WIP: lima: Split indexed draws
The blob splits indexed draws in cases when the index buffer is not
contiguous. This is done as soon as we have a gap > 8 in the index buffer.
index_buffer = [0, 10, 2] -> results in a single draw (0~10)
index_buffer = [0, 11, 2] -> results in two draws (0~2), (10)
So it seems, that the blob uses a gap of 11 - 2 = 9, from which on draws
This effort tries to implement this behaviour.
What it mainly does, is:
- Allocate shadow CPU memory when a buffer for indices is created.
This is currently only done, if the buffer is bound with
There is a deqp test (functional.buffer.write.use.index_array.array),
which uses PIPE_BIND_BUFFER_VERTEX to upload the indices. This case isn't
handled in this MR, the blob does that split though.
- Copy the dirty part of the shadow buffer back to GPU mem during unmapping
- Within the indexed draw we do some more or less magic things :)

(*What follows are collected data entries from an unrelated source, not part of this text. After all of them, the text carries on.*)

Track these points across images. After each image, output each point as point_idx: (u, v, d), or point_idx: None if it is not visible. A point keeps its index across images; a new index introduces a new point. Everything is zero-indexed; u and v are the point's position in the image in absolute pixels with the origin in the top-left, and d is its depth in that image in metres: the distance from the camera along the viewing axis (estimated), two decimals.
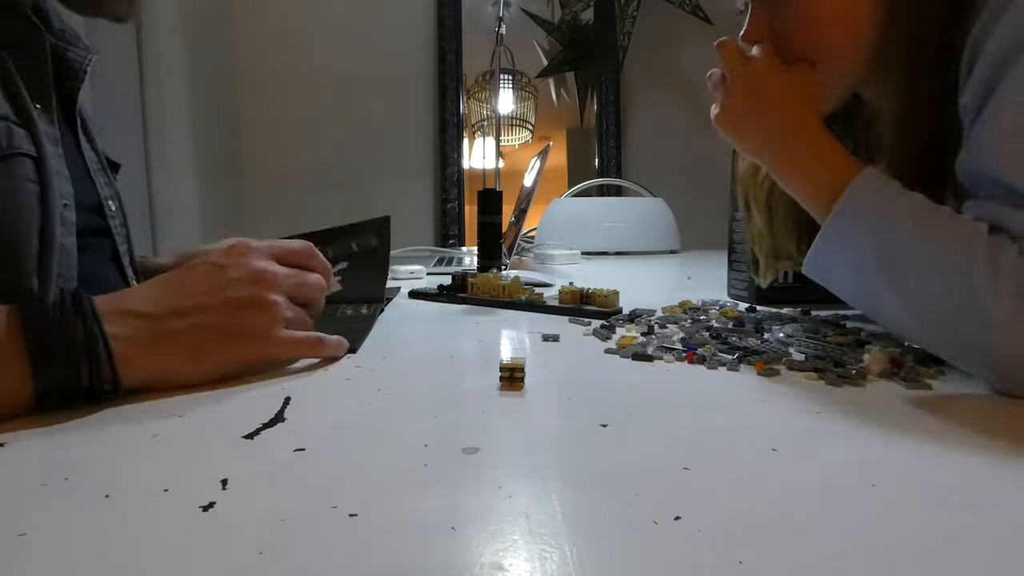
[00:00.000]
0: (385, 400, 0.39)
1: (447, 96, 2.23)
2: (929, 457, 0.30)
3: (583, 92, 2.36)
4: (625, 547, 0.22)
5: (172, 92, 1.73)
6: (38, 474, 0.28)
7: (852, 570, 0.20)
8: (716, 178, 2.33)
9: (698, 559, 0.21)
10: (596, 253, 1.58)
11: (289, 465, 0.29)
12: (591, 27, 2.31)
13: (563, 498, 0.25)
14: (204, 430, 0.33)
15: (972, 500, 0.26)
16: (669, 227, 1.66)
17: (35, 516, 0.24)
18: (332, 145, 2.22)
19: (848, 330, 0.57)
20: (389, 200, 2.27)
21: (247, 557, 0.21)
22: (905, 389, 0.40)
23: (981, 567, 0.21)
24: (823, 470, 0.28)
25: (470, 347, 0.54)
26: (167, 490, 0.26)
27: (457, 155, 2.26)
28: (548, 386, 0.42)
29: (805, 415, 0.36)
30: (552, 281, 0.90)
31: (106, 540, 0.22)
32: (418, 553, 0.21)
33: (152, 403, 0.37)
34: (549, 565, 0.20)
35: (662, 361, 0.47)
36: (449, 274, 0.83)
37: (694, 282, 1.04)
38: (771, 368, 0.44)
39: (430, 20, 2.24)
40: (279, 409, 0.36)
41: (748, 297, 0.76)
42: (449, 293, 0.78)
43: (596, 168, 2.31)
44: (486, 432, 0.33)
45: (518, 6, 2.28)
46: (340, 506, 0.24)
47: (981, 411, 0.38)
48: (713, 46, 0.57)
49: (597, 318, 0.64)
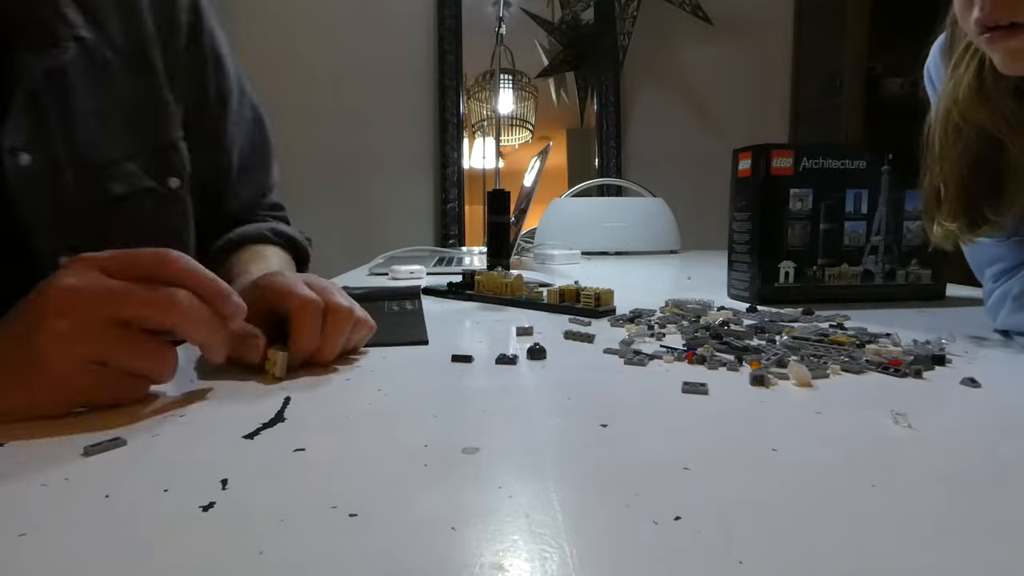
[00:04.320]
0: (385, 400, 0.39)
1: (447, 96, 2.24)
2: (929, 457, 0.30)
3: (583, 92, 2.36)
4: (625, 547, 0.22)
5: None
6: (38, 474, 0.28)
7: (852, 570, 0.20)
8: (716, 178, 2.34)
9: (698, 559, 0.21)
10: (596, 253, 1.58)
11: (289, 465, 0.29)
12: (591, 27, 2.31)
13: (563, 498, 0.25)
14: (204, 430, 0.33)
15: (972, 500, 0.26)
16: (669, 227, 1.66)
17: (35, 516, 0.24)
18: (332, 145, 2.22)
19: (849, 330, 0.57)
20: (389, 199, 2.27)
21: (247, 557, 0.21)
22: (905, 389, 0.40)
23: (982, 567, 0.21)
24: (823, 470, 0.28)
25: (470, 347, 0.54)
26: (167, 490, 0.26)
27: (457, 155, 2.26)
28: (548, 386, 0.42)
29: (805, 415, 0.36)
30: (552, 281, 0.90)
31: (106, 540, 0.22)
32: (418, 553, 0.21)
33: (152, 403, 0.38)
34: (549, 565, 0.20)
35: (662, 361, 0.47)
36: (449, 273, 0.84)
37: (694, 282, 1.04)
38: (771, 368, 0.44)
39: (430, 20, 2.24)
40: (279, 409, 0.36)
41: (748, 297, 0.76)
42: (458, 290, 0.81)
43: (596, 168, 2.32)
44: (486, 432, 0.33)
45: (518, 6, 2.28)
46: (340, 506, 0.24)
47: (981, 411, 0.38)
48: (715, 47, 0.56)
49: (595, 316, 0.65)
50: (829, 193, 0.75)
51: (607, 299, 0.68)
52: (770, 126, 2.36)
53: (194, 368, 0.45)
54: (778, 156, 0.74)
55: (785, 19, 2.35)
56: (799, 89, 2.35)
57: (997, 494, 0.26)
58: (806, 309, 0.67)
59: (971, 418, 0.36)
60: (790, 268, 0.75)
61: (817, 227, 0.75)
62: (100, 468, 0.28)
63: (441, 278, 0.91)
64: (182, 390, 0.40)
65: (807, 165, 0.74)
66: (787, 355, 0.47)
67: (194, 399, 0.38)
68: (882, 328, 0.57)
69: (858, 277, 0.77)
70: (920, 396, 0.40)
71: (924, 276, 0.77)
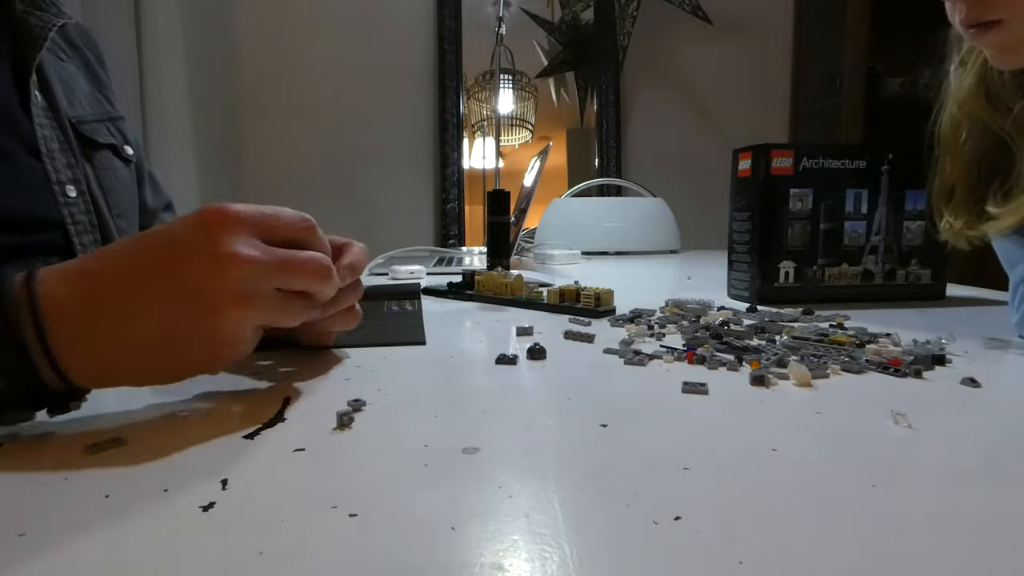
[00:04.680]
0: (385, 400, 0.39)
1: (447, 96, 2.24)
2: (929, 457, 0.30)
3: (583, 92, 2.36)
4: (625, 547, 0.22)
5: (172, 94, 1.73)
6: (38, 474, 0.28)
7: (852, 570, 0.20)
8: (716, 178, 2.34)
9: (698, 559, 0.21)
10: (596, 253, 1.58)
11: (289, 465, 0.29)
12: (591, 27, 2.31)
13: (563, 498, 0.25)
14: (204, 430, 0.33)
15: (973, 500, 0.26)
16: (669, 227, 1.66)
17: (35, 516, 0.24)
18: (332, 144, 2.22)
19: (849, 330, 0.57)
20: (389, 199, 2.27)
21: (247, 557, 0.21)
22: (905, 389, 0.40)
23: (982, 567, 0.21)
24: (823, 470, 0.28)
25: (470, 346, 0.54)
26: (167, 490, 0.26)
27: (457, 155, 2.26)
28: (548, 386, 0.42)
29: (805, 415, 0.36)
30: (552, 281, 0.90)
31: (106, 540, 0.22)
32: (418, 553, 0.21)
33: (152, 402, 0.38)
34: (549, 565, 0.20)
35: (662, 361, 0.47)
36: (449, 273, 0.84)
37: (694, 282, 1.04)
38: (771, 368, 0.44)
39: (430, 20, 2.24)
40: (279, 409, 0.36)
41: (748, 297, 0.76)
42: (458, 290, 0.80)
43: (596, 168, 2.31)
44: (486, 432, 0.33)
45: (518, 6, 2.28)
46: (340, 506, 0.24)
47: (981, 411, 0.38)
48: (715, 47, 0.56)
49: (595, 316, 0.65)
50: (829, 193, 0.75)
51: (607, 299, 0.68)
52: (770, 126, 2.36)
53: None
54: (778, 156, 0.74)
55: (785, 19, 2.35)
56: (799, 89, 2.35)
57: (997, 494, 0.26)
58: (806, 309, 0.67)
59: (971, 418, 0.36)
60: (790, 268, 0.75)
61: (817, 227, 0.75)
62: (100, 468, 0.28)
63: (441, 278, 0.91)
64: (182, 390, 0.40)
65: (807, 165, 0.74)
66: (787, 355, 0.47)
67: (194, 399, 0.38)
68: (882, 328, 0.57)
69: (858, 277, 0.77)
70: (920, 396, 0.40)
71: (924, 276, 0.77)
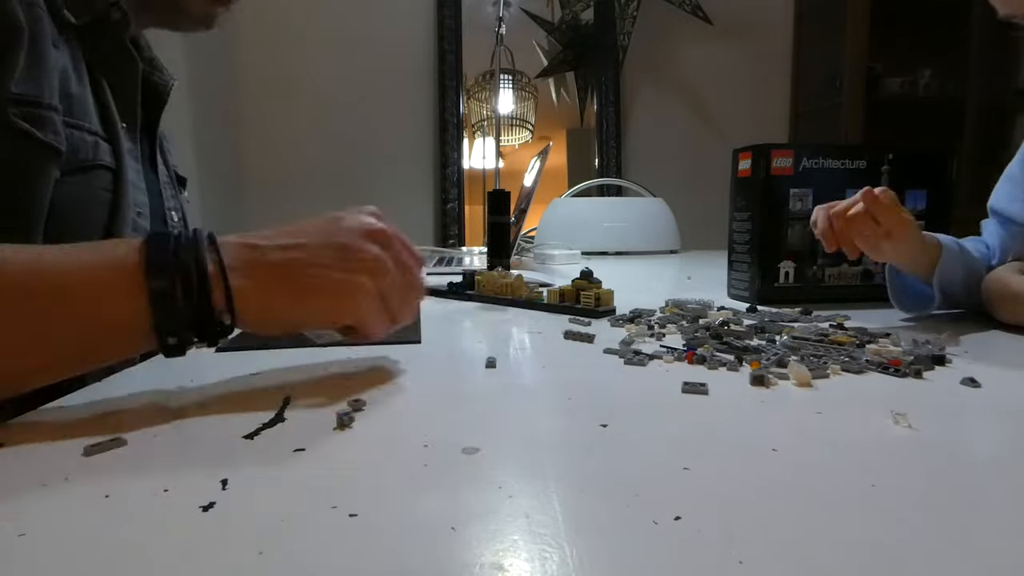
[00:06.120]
0: (385, 400, 0.39)
1: (447, 96, 2.24)
2: (929, 457, 0.30)
3: (583, 92, 2.36)
4: (625, 547, 0.22)
5: (171, 94, 1.73)
6: (38, 474, 0.28)
7: (852, 570, 0.20)
8: (716, 178, 2.34)
9: (698, 559, 0.21)
10: (596, 253, 1.58)
11: (289, 465, 0.29)
12: (591, 27, 2.31)
13: (563, 498, 0.25)
14: (204, 430, 0.33)
15: (972, 500, 0.26)
16: (669, 227, 1.66)
17: (35, 516, 0.24)
18: (332, 145, 2.22)
19: (849, 330, 0.57)
20: (389, 200, 2.27)
21: (247, 557, 0.21)
22: (905, 389, 0.40)
23: (982, 567, 0.21)
24: (823, 470, 0.28)
25: (470, 346, 0.54)
26: (167, 490, 0.26)
27: (457, 155, 2.26)
28: (548, 386, 0.42)
29: (805, 415, 0.36)
30: (552, 281, 0.90)
31: (106, 540, 0.22)
32: (418, 553, 0.21)
33: (152, 402, 0.37)
34: (549, 565, 0.20)
35: (662, 361, 0.47)
36: (449, 274, 0.84)
37: (694, 282, 1.04)
38: (771, 368, 0.44)
39: (430, 20, 2.24)
40: (279, 409, 0.36)
41: (748, 297, 0.76)
42: (458, 290, 0.80)
43: (596, 168, 2.31)
44: (486, 432, 0.33)
45: (518, 6, 2.28)
46: (340, 506, 0.24)
47: (981, 411, 0.38)
48: (715, 47, 0.57)
49: (595, 316, 0.65)
50: (829, 193, 0.74)
51: (607, 299, 0.68)
52: (770, 126, 2.36)
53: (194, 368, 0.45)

We memcpy that shadow memory to a temporary one,
do a quick sort on it and see how many draws we need, when splitting the draws,
if the gap between the used indices is > 8.
This can still be improved. We can use a better algorithm, to find the gaps
and we should probably think about how to avoid the memcpy and qsort with each draw.
- Fill an array of struct (ctx->minmax) with corresponding min/ max values
depending on the number of draws we calculated for usage in
VS CMD stream creation.
- Use correct addresses for varyings and attributes including the right offset
- Use the ctx->minmax array and create VS CMDS while iteration through the array
The main issue on this effort is, that we need to get benchmarks, if this really is
an optimization and if so, what the best value of the gap is.
We have to get some benchmarks first to drop the WIP.
There are no regressions with dEQP-GLES2 tests.